TikTok’s Demanding Work Culture Is Under More Scrutiny

Kristin Snyder

Kristin Snyder is dot.LA's 2022/23 Editorial Fellow. She previously interned with Tiger Oak Media and led the arts section for UCLA's Daily Bruin.

TikTok’s Demanding Work Culture Is Under More Scrutiny
Image by Shutterstock

More TikTok employees have spoken out about the social media firm’s demanding work culture—criticizing the company for pressuring them to work long hours that ate into their work-life balance.

Several former TikTok employees told the Wall Street Journal that managers at the video-sharing app urged them to work through evenings and weekends, resulting in increased stress, anxiety and health issues. The U.S.-based employees—many of whom worked out of TikTok’s U.S. headquarters in Culver City—noted that they were often obligated to attend meetings during typically non-work hours with colleagues in China (TikTok is owned by Beijing-based tech firm ByteDance) and respond to messages at all hours.

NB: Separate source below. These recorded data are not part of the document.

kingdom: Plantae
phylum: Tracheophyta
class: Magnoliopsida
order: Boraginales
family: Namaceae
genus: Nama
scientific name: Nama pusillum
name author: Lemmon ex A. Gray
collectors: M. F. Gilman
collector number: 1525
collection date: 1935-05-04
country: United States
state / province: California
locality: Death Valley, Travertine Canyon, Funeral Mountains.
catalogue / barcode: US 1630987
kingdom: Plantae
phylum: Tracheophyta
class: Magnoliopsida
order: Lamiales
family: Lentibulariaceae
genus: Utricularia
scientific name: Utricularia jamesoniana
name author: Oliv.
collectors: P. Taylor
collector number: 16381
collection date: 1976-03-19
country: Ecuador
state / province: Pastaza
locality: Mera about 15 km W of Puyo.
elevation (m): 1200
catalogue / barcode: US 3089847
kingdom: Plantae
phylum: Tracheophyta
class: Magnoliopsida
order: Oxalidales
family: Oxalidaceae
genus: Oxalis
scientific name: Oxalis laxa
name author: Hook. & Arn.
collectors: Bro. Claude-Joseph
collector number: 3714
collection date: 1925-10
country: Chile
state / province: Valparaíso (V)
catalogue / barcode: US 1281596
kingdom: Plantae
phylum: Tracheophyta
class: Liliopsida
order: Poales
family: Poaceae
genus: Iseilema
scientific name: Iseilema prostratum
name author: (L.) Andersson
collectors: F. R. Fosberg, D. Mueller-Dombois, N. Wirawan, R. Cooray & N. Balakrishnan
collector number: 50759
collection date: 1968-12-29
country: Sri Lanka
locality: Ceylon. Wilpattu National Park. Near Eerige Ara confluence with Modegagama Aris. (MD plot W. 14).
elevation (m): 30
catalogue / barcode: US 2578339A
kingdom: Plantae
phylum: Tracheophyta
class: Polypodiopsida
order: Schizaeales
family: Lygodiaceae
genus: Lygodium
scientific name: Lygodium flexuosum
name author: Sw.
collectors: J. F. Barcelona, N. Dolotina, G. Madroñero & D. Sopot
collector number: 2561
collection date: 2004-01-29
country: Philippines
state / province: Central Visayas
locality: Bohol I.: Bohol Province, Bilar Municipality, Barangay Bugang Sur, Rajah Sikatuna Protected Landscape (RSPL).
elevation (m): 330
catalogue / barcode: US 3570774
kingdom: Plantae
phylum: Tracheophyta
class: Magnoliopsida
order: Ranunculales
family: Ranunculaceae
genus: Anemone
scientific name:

Multiple former employees told the WSJ that they averaged 85 hours of meetings per week at TikTok and often had to start their workweek on Sunday afternoon, in order to sync with Monday morning meetings in China. That and the company’s high productivity expectations led to sleep deprivation and weight fluctuation for some.

The pressure to match international schedules ramped up last year after TikTok replaced Los Angeles-based interim CEO Vanessa Pappas with Singapore-based Shou Zi Chew, the WSJ noted.

TikTok’s booming popularity in recent years made it the world’s most visited website in 2021, with over 1 billion monthly active users—momentum that the app has carried into 2022 as the world’s most downloaded app in the first quarter, according to digital analytics company Sensor Tower.

But as TikTok has grown, the demanding work culture inside the company has prompted several employees to speak out. Last month, ex-TikTok account director Pabel Martinez said TikTok was pushing its U.S. employees to channel China’s “996” work culture, referring to demands that they work from 9 a.m. to 6 p.m., six days a week.

In a statement to the WSJ, a TikTok spokesperson said the company is “committed to building an equitable platform and business that allows both our community and our employees to thrive.”